Sous sa plastique étincelante, façon années 1980 (le film est sorti en 1982), Rachel est dotée de faux souvenirs qui lui procurent une mémoire émotionnelle. Est-elle pour autant consciente au même titre qu’un être humain ? Le Journal a posé la question à François Dermange, professeur d’éthique à la Faculté de théologie, et à son assistant, Kevin Buton.

Disposer de souvenirs n’est pas tout. «Il est tout à fait envisageable de créer un robot capable de se souvenir, explique François Dermange. Par contre, il n’est pas certain qu’il sache sélectionner dans sa mémoire, comme chacun d’entre nous le fait, des éléments qui, recomposés, donnent un sens à notre identité subjective: la conscience d’être un individu singulier, identique à lui-même dans le temps, alors même qu’il change constamment.

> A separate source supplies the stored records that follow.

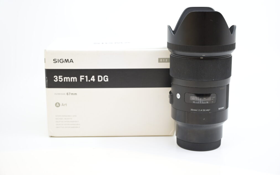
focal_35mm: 60
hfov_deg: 34.0
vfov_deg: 21.6
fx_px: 458
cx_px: 142
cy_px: 83
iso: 1600
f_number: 6.3
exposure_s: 1/250
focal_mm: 58
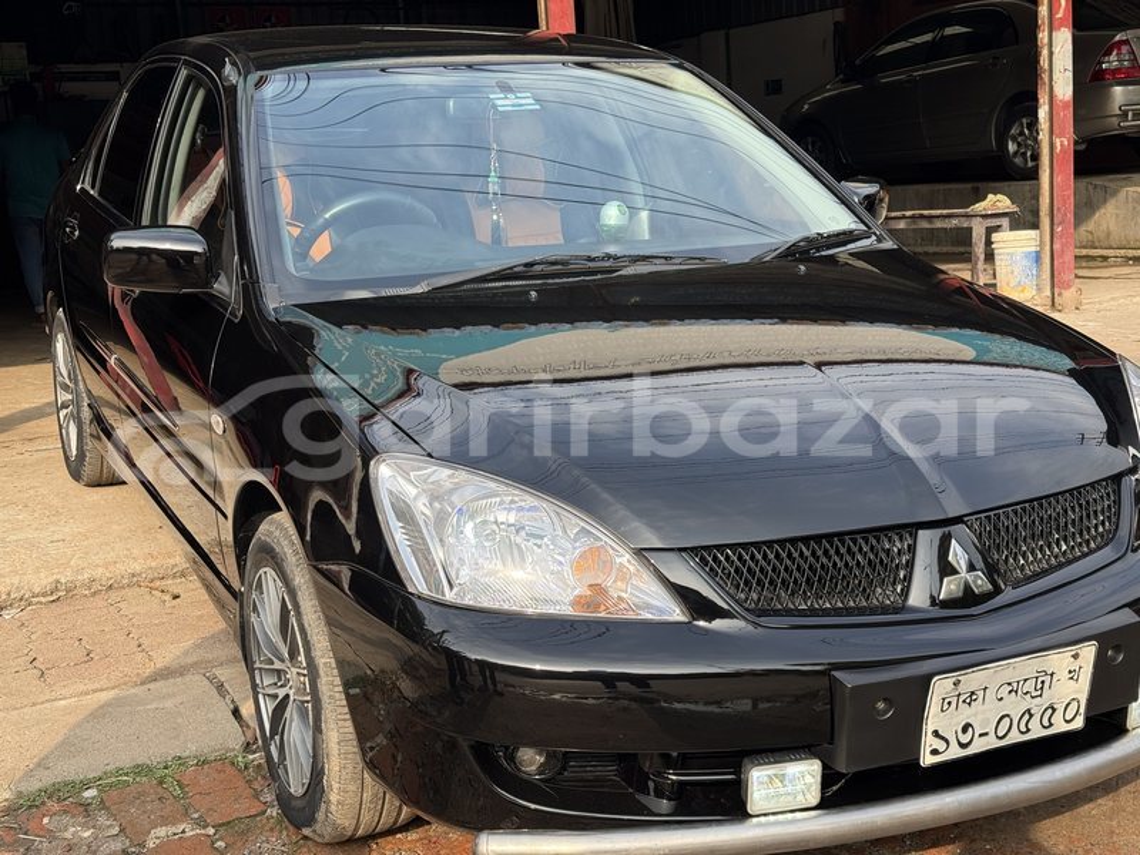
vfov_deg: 30.3
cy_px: 428
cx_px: 570
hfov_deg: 39.7
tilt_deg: -9.3
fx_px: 1581
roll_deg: +3.9
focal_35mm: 48
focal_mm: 6.76
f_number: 1.78
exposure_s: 1/1059
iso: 64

Il n’est pas non plus évident que ce robot ait le sentiment d’être identique aux autres robots, lié à eux, de la même façon que nous sommes solidaires d’une humanité commune.»

Envisager une conscience artificielle soulève à n’en pas douter de nombreuses questions philosophiques, éthiques voire théologiques sur le libre arbitre et la nature de la conscience humaine. La liberté implique davantage que la capacité à tirer des enseignements de ses erreurs, comme sauront le faire demain nos robots, estime François Dermange. C’est être capable de poser un commencement au monde, dit Kant: la liberté de faire quelque chose qui n’a jamais été fait, un paramètre que le modèle n’aura jamais intégré.

C’est nous qui allons avoir la conscience de la machine et non l’inverse

«Un courant très actuel de la philosophie considère que la liberté n’est qu’un sentiment subjectif sans fondement, relève Kevin Buton. L’idée d’un modèle prédictif que l’on pourrait sans cesse affiner tendrait à valider cette hypothèse.» Oublions donc provisoirement la liberté pour interroger les peurs ou les fantasmes, qui caractérisent notre rapport à l’intelligence artificielle et les défis que celle-ci pose à notre humanité.

Pour le théologien protestant Jacques Ellul (1912-1994), la machine a le pouvoir de changer notre conscience et de nous aliéner. On le constate aujourd’hui: les technologies de la communication transforment le rapport au temps, les modes de relation entre les individus, leur sexualité. «C’est nous qui allons avoir la conscience de la machine et non l’inverse», résume François Dermange. Toutefois, le robot en tant que tel ne représente pas une menace pour notre humanité. La technique, comme la science, est neutre. Le véritable danger serait plutôt de renoncer à notre capacité à imposer des finalités à nos choix technologiques. Et le professeur de conclure: «Le jour où ce seront les machines qui dicteront le futur de nos sociétés, nous serons effectivement entrés dans une forme de post-humanité.»